Background, Scope and Objectives of the Workshop
SWINTH-2024 is meant to create an opportunity for scientists and technologists to discuss recent achievements and future needs in the development and application of advanced measurement instrumentation and techniques for thermal-hydraulics and severe accident research, and for accident management to provide data related to progression of an accident including long-term management of an accident. The scope of the workshop includes the following topics and aspects:
- experimental studies and instrumentation for water-cooled nuclear reactor accident phenomena: defense-in-depth level one through four;
- specific instrumentation for reactor circuit and containment used for normal operation, accidental sequences and SA management;
- experimental studies with instrumentation for advanced and innovative reactors (SMR, GEN-IV) including those beyond water-cooled reactor designs;
- scale and complexity of experiments and phenomena: from basic through separate and integral effect tests to investigate any phenomena of postulated accidents;
- purpose of the experiments: understanding of phenomena and processes for an accident and its analysis; support to model development, code validation, safety assessment and safety demonstration;
- innovations in the measurement of local and/or space-averaged instantaneous and/or time averaged quantities of single-phase and/or multi-phase/multi-component flows with sufficiently fine resolution and uncertainty quantification;
- use of simulant fluids with well-established scaling laws;
- applicability of experiments and instrumentation to validation and development of different types of computer code (i.e., system TH, sub-channel analysis, CFD, containment TH, and SA);
- gaps between current model/code validation needs and existing technology; definition of requirements for new experiments and instrumentation in terms of “quality” of data;
- measurement uncertainty evaluation depending on type of instruments and measurement method with possible influences of TH and/or SA phenomena to simulate;
- use of machine learning (ML) and artificial intelligence (AI) methods for data analyses;
- issues related to the utilization, handling and preservation of experimental data;
- specifically concerning instruments for SA-related experiments: major challenges and solutions, improvements and advancements, being proposed, under development and/or already in use, including those in the light of lessons-learned from Fukushima-Daiichi accident and it’s recovery/decommissioning.

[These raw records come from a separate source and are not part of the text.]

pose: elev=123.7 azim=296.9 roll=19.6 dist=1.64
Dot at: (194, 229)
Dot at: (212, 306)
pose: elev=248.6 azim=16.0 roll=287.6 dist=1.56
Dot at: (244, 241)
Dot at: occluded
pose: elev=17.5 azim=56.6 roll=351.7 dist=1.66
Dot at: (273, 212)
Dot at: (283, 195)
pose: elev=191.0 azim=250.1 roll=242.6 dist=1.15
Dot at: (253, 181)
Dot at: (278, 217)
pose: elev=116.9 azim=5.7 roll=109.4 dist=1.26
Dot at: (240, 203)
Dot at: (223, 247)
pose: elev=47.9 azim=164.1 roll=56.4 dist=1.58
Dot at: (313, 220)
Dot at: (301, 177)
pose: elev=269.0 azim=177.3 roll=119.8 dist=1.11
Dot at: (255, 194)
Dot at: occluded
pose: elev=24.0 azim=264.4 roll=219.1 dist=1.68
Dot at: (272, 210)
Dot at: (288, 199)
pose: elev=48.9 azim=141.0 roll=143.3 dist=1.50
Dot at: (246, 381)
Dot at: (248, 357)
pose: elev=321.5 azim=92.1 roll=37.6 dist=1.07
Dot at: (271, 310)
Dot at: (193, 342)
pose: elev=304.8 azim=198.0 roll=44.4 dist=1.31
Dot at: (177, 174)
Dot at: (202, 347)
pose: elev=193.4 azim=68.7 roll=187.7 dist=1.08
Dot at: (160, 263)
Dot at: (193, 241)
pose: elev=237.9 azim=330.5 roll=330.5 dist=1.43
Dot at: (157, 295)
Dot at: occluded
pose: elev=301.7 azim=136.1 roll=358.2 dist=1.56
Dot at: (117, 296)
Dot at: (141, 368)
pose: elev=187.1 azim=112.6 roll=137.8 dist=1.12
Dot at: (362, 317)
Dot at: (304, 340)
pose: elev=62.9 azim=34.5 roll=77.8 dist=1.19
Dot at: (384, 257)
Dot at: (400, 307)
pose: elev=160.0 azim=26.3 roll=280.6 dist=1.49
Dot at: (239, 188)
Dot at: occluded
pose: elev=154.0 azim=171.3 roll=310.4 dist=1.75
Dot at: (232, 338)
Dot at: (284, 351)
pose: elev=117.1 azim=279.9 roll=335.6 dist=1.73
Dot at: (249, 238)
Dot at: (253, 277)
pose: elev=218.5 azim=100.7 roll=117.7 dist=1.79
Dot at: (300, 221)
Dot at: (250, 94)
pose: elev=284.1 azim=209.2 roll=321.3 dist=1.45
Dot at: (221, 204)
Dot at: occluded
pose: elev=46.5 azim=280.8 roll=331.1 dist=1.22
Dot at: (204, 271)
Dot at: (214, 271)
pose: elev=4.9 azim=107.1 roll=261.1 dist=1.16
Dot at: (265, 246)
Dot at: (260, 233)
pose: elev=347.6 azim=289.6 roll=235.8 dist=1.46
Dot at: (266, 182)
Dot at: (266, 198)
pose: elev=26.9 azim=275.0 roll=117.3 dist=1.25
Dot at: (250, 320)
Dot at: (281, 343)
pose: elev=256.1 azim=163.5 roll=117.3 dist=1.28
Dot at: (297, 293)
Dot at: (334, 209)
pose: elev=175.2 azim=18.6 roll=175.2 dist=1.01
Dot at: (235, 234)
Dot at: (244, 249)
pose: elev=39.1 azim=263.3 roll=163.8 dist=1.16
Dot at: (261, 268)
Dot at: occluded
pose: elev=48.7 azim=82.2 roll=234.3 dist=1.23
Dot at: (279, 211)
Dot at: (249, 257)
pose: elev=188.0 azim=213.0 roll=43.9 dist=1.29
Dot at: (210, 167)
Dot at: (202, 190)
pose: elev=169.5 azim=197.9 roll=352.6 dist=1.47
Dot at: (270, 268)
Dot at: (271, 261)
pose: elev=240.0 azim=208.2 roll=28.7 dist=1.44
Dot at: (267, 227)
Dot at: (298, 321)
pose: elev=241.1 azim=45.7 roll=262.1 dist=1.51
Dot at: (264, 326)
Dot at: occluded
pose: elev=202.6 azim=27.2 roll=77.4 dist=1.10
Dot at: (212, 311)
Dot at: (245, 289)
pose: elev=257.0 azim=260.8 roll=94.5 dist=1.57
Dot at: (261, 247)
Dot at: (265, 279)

The workshop is aimed at enhancing scientific and technological exchanges through keynote lectures, technically sound presentations, fostering of discussions during technical sessions and foreseen panels and, no less important, attendees networking. More specifically, the workshop will:
- provide input to the improvement of instrumentation and measurement techniques;
- support the establishment of a shared knowledge and expertise basis;
- produce reference material for a NEA summary report, as a result of open discussions and synthesis of technical sessions by organizers and chairpersons;
- allow selection of papers to be recommended for publication on relevant journals.